The Hong Kong Securities and Futures Commission (SFC) has received 18 applications for crypto virtual asset trading licenses from domestic and international bodies in over two months.
Hong Kong SFC granted Huobi HK, the Hong Kong subsidiary of the Huobi cryptocurrency exchange, a license to operate a trading platform for virtual assets on February 20, according to a local report. DFX Labs, Crypto.com, OKX, Bybit, and 18 other cryptocurrency exchanges submitted applications for the same license beginning in mid-November 2023.
Applicants for licensing must complete rigorous due diligence assessments, which may include a comprehensive financial audit surpassing the scope of proof of reserves. Web3 companies must invest up to $25 million to develop their applications for these licenses.
Furthermore, traditional brokerages, including the Chinese stock brokerage Tiger Brokers, have been drawn to Hong Kong by the recent clarity surrounding exchange licensing. The brokerage enhanced its Type 1 SFC license in January to permit cryptocurrency trading for Hong Kong-based professional investors and financial institutions.
At the time, John Fei Zeng, director and chief financial officer of Tiger Brokers, stated to Cointelegraph:
“Other than stocks and options, crypto is becoming an important asset class. It’s hence a natural extension of business as a broker-dealer to add a new asset class, and the underlying Web3 technology is also integrated with Tiger’s fintech background.”
On January 26, Harvest Hong Kong, a prominent fund manager in China, submitted the initial application to the Hong Kong regulator for a spot in the Bitcoin exchange-traded fund.

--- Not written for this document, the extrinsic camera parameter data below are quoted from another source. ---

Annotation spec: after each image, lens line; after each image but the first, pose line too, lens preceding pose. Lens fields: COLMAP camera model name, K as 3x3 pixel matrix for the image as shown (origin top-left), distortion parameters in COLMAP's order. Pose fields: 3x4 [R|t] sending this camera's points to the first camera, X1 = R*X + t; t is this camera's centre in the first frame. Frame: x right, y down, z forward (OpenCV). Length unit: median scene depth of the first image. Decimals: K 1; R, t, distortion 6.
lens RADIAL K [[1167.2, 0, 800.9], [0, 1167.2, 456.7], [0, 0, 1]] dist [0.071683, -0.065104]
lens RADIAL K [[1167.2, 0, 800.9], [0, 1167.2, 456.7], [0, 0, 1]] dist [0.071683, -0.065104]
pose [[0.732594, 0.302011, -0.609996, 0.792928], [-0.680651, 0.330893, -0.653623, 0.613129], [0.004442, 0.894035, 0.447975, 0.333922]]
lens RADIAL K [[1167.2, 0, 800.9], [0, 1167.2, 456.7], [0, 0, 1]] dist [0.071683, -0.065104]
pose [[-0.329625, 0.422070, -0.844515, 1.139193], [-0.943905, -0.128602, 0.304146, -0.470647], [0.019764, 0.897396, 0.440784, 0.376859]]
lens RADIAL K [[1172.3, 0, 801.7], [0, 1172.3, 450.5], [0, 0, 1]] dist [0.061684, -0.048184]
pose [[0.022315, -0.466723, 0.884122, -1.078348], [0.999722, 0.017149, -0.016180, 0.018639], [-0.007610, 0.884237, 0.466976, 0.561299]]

Hong Kong has established a minimum insurance requirement of 50% for licensed cryptocurrency exchanges that manage their client’s assets as the city prepares to adopt cryptocurrencies.
As OSL Exchange disclosed, the minimum insurance coverage requirement of 50% applies to all assets held in custody. Simultaneously, OSL announced that it had entered into a two-year collaborative agreement with Canopius, a syndicate of underwriters affiliated with Lloyds of London, to provide insurance coverage for 95% of the assets owned by its users.